PURPOSE: Identify key en face multimodal imaging features of optic disc drusen (ODD). DESIGN: Retrospective cross-sectional study. METHODS: . SETTING: Single academic center. PATIENT OR STUDY POPULATION: 786 patients (age 10-82 years) with diagnostic codes for ODD or the term "optic disc drusen" in clinical notes extracted using natural language processing. INTERVENTION OR OBSERVATION PROCEDURES: Color fundus image, green-light and blue-light fundus autofluorescence (FAF), near-infrared reflectance (NIR), and enhanced-depth imaging optical coherence tomography (EDI-OCT). MAIN OUTCOME MEASURES: Ophthalmic imaging characteristics and sensitivity of en face imaging compared with EDI-OCT. RESULTS: 38 (61 eyes) of 786 patients had high-quality EDI-OCT and en face multimodal imaging. Green-light FAF had the highest sensitivity (96.8%) and showed homogeneously hyperautofluorescence while blue-light FAF differentiated superficial and deep ODD by the heterogeneous brightness of FAF. Blue-light FAF (93.5%) and NIR (91.8%) were also sensitive and provided important features including the location, size, and depth of ODD and morphology of the optic disc and ODD-associated features such as horizontal hyperreflective lines and peripapillary hyperreflective ovoid mass-like structures (PHOMS), respectively. Color fundus imaging had the lowest sensitivity (82%).
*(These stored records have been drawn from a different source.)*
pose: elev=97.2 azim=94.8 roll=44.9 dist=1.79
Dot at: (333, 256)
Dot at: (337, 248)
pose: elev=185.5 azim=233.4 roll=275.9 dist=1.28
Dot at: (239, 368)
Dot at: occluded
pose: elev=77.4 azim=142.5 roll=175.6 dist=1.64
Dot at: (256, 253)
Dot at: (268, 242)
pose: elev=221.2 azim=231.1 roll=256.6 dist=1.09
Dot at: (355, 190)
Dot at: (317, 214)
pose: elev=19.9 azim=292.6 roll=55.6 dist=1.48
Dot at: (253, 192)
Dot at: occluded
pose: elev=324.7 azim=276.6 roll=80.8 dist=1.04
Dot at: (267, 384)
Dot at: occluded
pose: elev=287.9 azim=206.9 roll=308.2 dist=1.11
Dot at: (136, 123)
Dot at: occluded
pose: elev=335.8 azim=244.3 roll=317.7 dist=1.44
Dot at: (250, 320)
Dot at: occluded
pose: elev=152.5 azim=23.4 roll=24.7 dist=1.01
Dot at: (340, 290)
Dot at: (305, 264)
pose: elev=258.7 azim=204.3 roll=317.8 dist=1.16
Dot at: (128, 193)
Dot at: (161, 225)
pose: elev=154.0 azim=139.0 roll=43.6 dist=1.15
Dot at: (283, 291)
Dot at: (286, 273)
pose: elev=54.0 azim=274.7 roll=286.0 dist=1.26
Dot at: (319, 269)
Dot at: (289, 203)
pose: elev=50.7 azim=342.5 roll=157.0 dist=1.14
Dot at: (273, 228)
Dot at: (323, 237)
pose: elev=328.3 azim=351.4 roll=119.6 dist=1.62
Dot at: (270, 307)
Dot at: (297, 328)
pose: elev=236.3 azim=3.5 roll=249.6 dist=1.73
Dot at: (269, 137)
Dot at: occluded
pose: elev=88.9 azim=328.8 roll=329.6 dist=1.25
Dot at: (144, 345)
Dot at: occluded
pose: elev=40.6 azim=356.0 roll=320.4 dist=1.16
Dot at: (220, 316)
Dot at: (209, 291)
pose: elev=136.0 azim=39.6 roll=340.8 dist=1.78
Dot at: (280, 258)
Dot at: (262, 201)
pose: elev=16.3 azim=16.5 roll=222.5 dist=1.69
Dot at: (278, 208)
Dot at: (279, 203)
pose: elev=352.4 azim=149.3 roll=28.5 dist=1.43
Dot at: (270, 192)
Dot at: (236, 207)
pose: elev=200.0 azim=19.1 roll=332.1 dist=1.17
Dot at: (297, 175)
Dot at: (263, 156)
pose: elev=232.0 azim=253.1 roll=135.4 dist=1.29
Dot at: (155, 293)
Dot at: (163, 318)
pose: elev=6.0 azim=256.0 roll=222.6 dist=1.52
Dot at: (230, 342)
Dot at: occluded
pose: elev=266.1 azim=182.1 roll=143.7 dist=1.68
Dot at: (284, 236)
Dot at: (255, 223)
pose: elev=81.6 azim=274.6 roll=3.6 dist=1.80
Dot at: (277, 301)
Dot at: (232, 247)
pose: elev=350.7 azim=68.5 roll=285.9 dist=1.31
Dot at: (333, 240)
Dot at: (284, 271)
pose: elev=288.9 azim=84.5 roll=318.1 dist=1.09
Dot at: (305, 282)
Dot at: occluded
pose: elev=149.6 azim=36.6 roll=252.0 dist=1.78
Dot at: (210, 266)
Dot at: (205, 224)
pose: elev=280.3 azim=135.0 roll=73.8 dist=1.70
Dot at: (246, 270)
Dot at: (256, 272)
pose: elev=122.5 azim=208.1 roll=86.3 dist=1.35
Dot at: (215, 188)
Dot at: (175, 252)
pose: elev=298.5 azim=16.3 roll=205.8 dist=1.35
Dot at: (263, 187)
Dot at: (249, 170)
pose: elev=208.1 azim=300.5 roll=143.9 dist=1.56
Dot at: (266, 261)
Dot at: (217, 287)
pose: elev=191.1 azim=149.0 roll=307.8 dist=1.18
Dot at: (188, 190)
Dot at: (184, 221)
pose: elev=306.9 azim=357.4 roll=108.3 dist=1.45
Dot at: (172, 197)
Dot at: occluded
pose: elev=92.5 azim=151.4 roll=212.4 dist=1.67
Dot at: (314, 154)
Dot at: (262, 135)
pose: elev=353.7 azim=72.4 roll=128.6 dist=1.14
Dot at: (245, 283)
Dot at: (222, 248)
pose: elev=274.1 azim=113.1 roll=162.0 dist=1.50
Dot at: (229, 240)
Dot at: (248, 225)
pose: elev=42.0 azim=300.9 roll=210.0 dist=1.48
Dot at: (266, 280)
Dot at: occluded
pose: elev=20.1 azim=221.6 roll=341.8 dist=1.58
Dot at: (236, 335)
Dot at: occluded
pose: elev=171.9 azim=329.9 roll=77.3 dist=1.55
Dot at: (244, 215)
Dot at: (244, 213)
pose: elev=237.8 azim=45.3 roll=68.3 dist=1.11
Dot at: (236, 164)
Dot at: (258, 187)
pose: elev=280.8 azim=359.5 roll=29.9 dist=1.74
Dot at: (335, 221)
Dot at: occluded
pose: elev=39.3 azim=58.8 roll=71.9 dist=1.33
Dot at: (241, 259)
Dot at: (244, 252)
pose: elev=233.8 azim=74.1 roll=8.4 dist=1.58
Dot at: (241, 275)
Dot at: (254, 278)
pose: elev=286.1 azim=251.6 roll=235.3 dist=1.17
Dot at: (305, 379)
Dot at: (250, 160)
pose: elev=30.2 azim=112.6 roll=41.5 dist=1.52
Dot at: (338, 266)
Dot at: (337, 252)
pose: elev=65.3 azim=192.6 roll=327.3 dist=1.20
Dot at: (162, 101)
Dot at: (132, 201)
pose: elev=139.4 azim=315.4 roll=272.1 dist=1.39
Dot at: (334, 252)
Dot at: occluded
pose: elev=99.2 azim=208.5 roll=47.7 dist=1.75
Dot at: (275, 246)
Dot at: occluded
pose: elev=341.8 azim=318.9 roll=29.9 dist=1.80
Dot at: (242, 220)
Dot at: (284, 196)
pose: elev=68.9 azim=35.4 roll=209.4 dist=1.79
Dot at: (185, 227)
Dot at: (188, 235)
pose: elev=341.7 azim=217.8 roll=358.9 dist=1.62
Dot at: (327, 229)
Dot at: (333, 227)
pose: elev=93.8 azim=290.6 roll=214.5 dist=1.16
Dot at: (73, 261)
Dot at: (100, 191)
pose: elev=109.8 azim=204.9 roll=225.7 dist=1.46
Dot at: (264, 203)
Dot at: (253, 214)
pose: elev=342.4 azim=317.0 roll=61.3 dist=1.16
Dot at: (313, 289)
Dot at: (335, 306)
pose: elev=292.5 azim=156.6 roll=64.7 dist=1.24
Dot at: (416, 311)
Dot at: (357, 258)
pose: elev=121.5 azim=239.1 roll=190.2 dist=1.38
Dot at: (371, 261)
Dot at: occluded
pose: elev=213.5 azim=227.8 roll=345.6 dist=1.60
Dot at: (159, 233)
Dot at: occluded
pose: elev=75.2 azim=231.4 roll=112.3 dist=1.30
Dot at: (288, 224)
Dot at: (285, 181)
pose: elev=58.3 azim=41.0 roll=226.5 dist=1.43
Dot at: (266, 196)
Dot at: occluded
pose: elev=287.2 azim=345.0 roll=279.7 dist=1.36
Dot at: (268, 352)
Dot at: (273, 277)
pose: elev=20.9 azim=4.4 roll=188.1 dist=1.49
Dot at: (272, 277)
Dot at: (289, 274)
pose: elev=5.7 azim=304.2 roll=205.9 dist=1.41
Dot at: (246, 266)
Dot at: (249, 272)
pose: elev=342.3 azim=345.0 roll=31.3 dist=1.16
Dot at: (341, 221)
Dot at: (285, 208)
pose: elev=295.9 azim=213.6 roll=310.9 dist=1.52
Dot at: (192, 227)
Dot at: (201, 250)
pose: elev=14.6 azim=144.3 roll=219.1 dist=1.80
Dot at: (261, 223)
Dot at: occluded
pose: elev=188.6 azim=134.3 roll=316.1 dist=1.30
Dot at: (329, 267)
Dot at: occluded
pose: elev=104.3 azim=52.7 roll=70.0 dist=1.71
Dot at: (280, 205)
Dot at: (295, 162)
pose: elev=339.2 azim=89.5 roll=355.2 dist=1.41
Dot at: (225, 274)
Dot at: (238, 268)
There was good inter-rater reliability for all en face imaging modalities (P < .0001 for all). CONCLUSIONS: Green-light FAF had the highest sensitivity in diagnosis of ODD, while blue-light FAF and NIR provided more information regarding the severity, location, depth, and size of ODD. In eyes that are negative on green-light FAF, EDI-OCT can be performed and provides the highest-resolution characterization of the entire optic disc to rule out ODD.